Currently, TON have no owner-bounded token standard, so it is a problem to issue tokens that cannot be transferred to 3rd parties. So, if we ignore this or any similar standard that introduces such mechanics, TON could miss some interesting and perspective products.
In ETH - SBT was done as an NFT which could not be transferred between wallets at all, but in TON - architecture is different, and sometimes it is required to update wallet version. This action will also change wallet address but owner will remain the same. Thus, pull ownership method was introduced to change owner's wallet address of SBT.
Mechanics with ownership proof can also be added to NFT as a standard extension. It can be useful for many projects, because currently it's done using NFT transferring to contract, and it is not so safe.
Hi, I am trying to understand nft in general and proposed SBT Contract in particular and one problem is bothering me.

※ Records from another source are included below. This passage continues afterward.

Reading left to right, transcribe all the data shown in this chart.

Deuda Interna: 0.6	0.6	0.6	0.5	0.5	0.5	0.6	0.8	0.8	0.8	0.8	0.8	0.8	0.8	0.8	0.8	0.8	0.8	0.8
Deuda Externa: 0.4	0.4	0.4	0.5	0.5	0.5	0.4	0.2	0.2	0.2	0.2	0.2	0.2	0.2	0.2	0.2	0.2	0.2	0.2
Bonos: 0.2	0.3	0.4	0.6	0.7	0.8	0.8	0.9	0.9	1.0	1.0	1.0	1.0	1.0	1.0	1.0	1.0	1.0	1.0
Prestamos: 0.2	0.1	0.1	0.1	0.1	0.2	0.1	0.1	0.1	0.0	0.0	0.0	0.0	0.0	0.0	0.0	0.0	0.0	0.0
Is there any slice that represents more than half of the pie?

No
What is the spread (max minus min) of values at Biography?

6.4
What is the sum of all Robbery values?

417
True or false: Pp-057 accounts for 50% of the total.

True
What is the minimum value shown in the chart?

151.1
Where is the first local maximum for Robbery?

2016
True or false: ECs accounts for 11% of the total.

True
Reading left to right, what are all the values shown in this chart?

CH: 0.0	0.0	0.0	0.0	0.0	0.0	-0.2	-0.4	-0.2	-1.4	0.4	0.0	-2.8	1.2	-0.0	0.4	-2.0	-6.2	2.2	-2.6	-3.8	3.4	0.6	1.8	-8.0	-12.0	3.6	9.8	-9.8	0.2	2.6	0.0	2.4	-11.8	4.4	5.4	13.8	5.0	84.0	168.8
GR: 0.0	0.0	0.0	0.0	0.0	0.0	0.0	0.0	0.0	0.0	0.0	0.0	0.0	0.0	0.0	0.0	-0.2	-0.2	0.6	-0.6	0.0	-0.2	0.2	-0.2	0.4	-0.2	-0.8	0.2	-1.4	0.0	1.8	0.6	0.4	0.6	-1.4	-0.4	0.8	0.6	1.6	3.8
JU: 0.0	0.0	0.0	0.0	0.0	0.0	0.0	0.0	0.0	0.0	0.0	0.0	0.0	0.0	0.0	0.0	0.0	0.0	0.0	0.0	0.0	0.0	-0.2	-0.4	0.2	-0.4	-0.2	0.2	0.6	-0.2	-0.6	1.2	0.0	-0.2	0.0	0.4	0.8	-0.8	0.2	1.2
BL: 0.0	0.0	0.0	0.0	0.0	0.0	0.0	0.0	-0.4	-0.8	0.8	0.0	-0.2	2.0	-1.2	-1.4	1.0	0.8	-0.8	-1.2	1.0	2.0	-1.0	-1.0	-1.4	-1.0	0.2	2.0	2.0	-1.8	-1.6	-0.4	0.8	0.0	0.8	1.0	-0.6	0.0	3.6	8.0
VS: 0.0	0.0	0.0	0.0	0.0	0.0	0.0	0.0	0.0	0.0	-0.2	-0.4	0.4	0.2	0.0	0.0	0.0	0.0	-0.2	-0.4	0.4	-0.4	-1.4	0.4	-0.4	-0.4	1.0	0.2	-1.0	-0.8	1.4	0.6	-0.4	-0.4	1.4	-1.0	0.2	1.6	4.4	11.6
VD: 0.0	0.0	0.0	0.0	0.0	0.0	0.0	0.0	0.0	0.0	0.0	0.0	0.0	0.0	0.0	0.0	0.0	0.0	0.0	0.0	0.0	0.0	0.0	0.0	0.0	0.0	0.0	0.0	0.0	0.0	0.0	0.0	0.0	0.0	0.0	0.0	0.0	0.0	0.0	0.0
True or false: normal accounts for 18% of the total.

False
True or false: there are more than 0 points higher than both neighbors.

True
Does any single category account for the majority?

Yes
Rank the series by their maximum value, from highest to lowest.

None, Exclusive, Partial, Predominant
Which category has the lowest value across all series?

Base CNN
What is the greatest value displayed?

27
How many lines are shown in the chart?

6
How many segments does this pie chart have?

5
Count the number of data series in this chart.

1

If the method calculate_sbt_address is universal and all the variables it used to calculate SBT address is based on public variables:
(
slice collection_addr - is hardcoded in the contract
cell sbt_item_code - also hardcoded and I can parse it from the contract
int wc - is 0
int index - I could pick any integer (index) that is greater than next_item_index in original nft collection
)
then it is possible to mint the SBT contract with the index next to the last created by the Collection Contract. While not beeing an owner of the Collection.
Am I right or I just missed something? (If that possible it seems like that also would prevent Collection Contract from minting anything else as the next possible address have been already occupied).
But if that is the issue than some index verification is required. While Collection have to have fixed size or some other protection.